Para aktivis mengatakan bahwa negara Kolombia terlibat dalam kejahatan ini. Alejandra Vera, direktur kolektif feminis Woman, Speak Out and Move It yang berbasis di Cúcuta, mengatakan bahwa pembunuhan tersebut adalah “dapat dicegah” tetapi “negara gagal bertindak.”

“Pembunuhan brutal María José adalah hasil dari sistem yang menormalisasi kekerasan terhadap perempuan,” kata Vera. “Kolombia menghadapi pandemi femisida – setiap 28 jam, seorang perempuan menjadi korban. Setiap kejahatan mencerminkan pola sistematis impunitas dan kelalaian negara.”

“María José, seperti ribuan lainnya, melakukan apa yang diminta sistem: dia melaporkan kejahatan, menyampaikan bukti, dan meminta bantuan. Tetapi negara membiarkan dia mati,” tambah Vera. “Tidak ada perintah perlindungan yang efektif, tidak ada perawatan lanjutan untuk pelaku, dan tidak ada tempat perlindungan yang memadai. Perempuan dibiarkan tanpa perlindungan, dan para pelaku menyadarinya.”

Femisida tidak merujuk pada semua pembunuhan perempuan, melainkan pada pembunuhan perempuan karena gender mereka.

Menurut Observatorium Femisida Kolombia, femisida di negara Amerika Selatan ini mencapai angka tertinggi dalam tujuh tahun pada tahun 2024, dengan 886 kasus tercatat. LSM tersebut mengatakan bahwa hingga Maret 2025, 207 femisida telah dilaporkan. Angka ini bervariasi, dengan jaksa penuntut umum mengakui 640 kasus hingga November 2024.
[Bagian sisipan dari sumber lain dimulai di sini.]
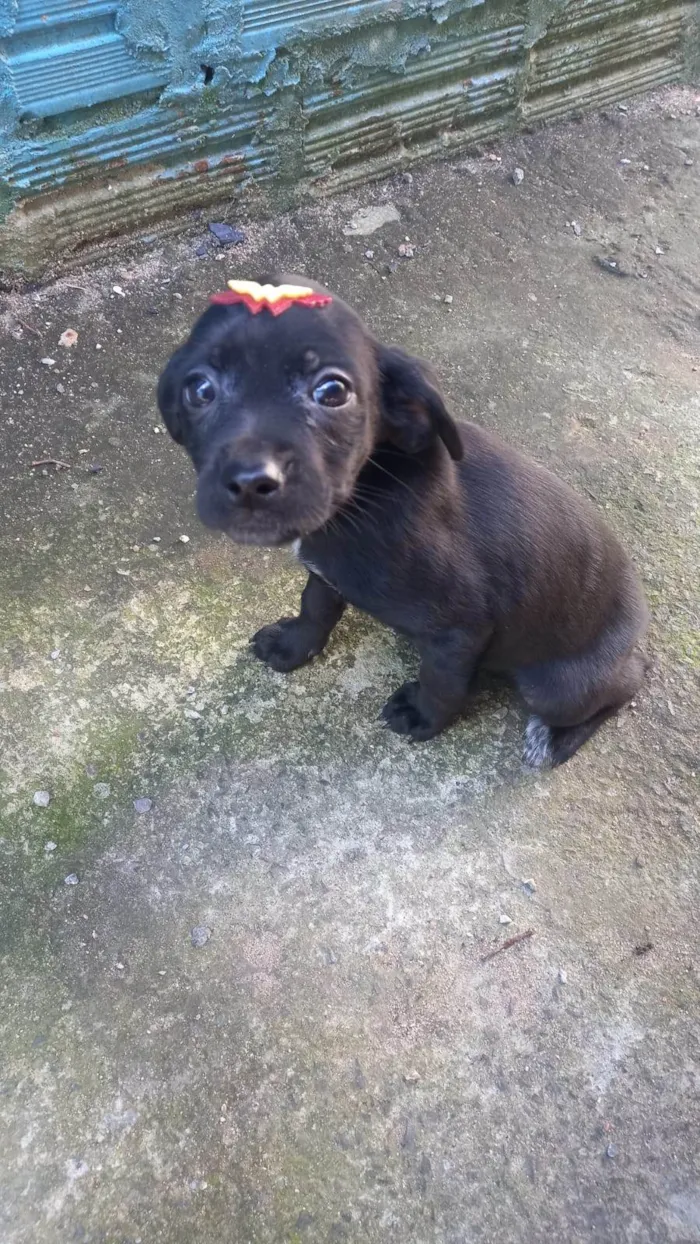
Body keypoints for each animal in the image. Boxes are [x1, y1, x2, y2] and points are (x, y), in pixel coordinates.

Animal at [159, 278, 651, 766]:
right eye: (199, 389)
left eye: (332, 391)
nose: (250, 482)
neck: (366, 495)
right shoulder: (328, 575)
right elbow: (315, 607)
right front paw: (293, 645)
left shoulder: (459, 629)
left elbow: (442, 683)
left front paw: (423, 717)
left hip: (554, 687)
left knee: (626, 684)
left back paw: (555, 738)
Human Rights Watch sebelumnya telah memperingatkan bahwa kekerasan berbasis gender di Kolombia “meluas” dan bahwa para pelaku “jarang diadili.”

Vera menyatakan bahwa meskipun ada undang-undang yang ada untuk melindungi perempuan di Kolombia, “namun semua itu adalah surat mati.” Menurut Woman, Speak Out and Move It, polisi kekurangan staf dan sumber daya, jaksa tidak terlatih untuk menyelidiki kekerasan berbasis gender, dan pelaku yang berulang tidak dipantau. Sementara itu, Jaringan Perempuan Nasional LSM menyebutkan bahwa 73% femisida di Kolombia antara 2021 dan 2023 tidak terpecahkan.

Pembunuhan Estupiñán dibandingkan dengan penembakan influencer berusia 23 tahun Valeria Márquez di Meksiko pada 13 Mei, yang dibunuh saat melakukan siaran langsung di sebuah salon. Kantor kejaksaan negara bagian Meksiko mengatakan sedang menyelidiki kejahatan itu sebagai femisida.

Aktivis hak perempuan kini menyerukan aksi demonstrasi di Cúcuta dan Bogotá untuk menuntut keadilan bagi Estupiñán.

Pada pemakamannya akhir pekan ini, seorang anggota keluarga mengungkapkan perasaannya: “María José, hidupmu adalah perjalanan yang indah, tetapi sangat singkat. Terbanglah, terbanglah setinggi mungkin, majo.”